### THE PROBLEM
Without including any pictures, write out all the entries exactly.
::: ENTRIES SHOWN
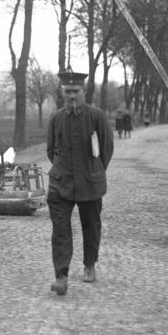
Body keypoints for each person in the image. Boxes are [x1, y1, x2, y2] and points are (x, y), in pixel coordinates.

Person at [47, 71, 114, 296]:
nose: (72, 96)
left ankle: (89, 265)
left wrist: (93, 172)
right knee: (60, 230)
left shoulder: (97, 117)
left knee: (91, 226)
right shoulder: (56, 118)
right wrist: (62, 170)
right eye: (67, 92)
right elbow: (50, 151)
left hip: (90, 183)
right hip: (61, 184)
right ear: (61, 92)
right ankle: (61, 276)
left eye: (76, 92)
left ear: (84, 92)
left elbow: (106, 150)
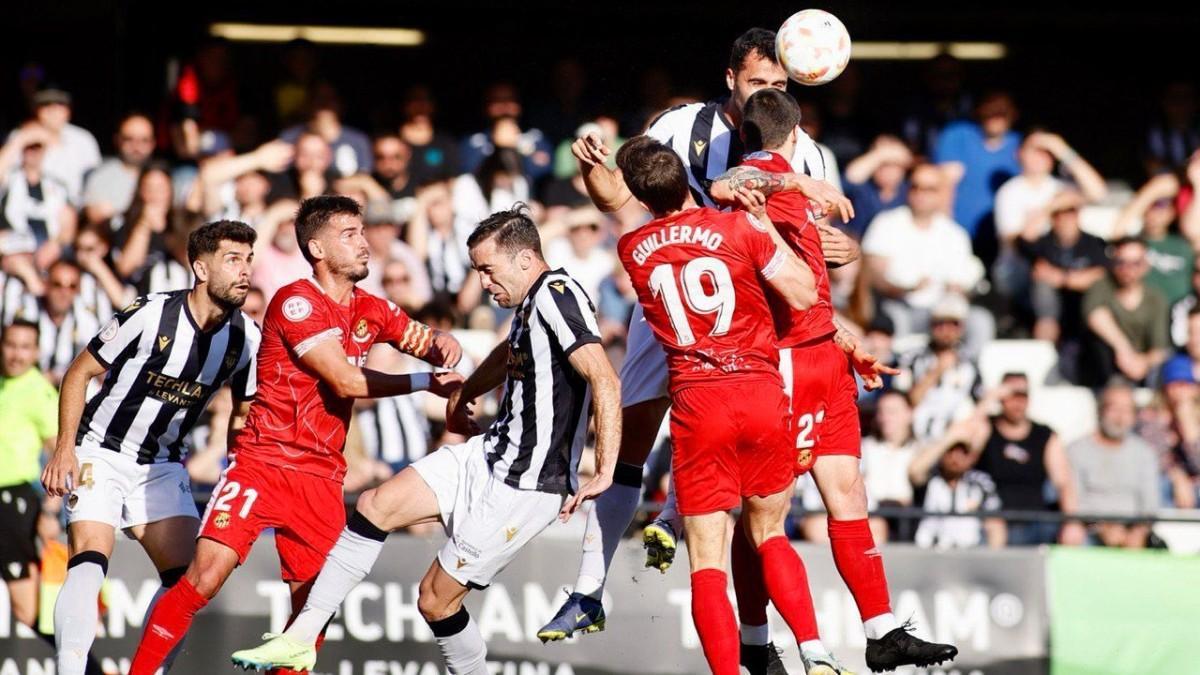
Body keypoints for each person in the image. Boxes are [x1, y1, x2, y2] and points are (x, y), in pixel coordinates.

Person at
::::::
### FINAL ANSWER
Body keypoints for each person in the image. Boxes are [x1, y1, x2, y2] and points are (x, y), in pixel coordinates.

Person at [47, 71, 114, 296]:
nose: (72, 96)
left ankle: (89, 265)
left wrist: (93, 172)
right knee: (60, 230)
left shoulder: (97, 117)
left knee: (91, 226)
right shoulder: (56, 118)
right wrist: (62, 170)
right eye: (67, 92)
right elbow: (50, 151)
left hip: (90, 183)
right hip: (61, 184)
right ear: (61, 92)
right ankle: (61, 276)
left eye: (76, 92)
left ear: (84, 92)
left elbow: (106, 150)
Body keypoints for each person in the image. Boxes are [x1, y1, x2, y2] and points are (x, y), in pixel coordinates.

Person at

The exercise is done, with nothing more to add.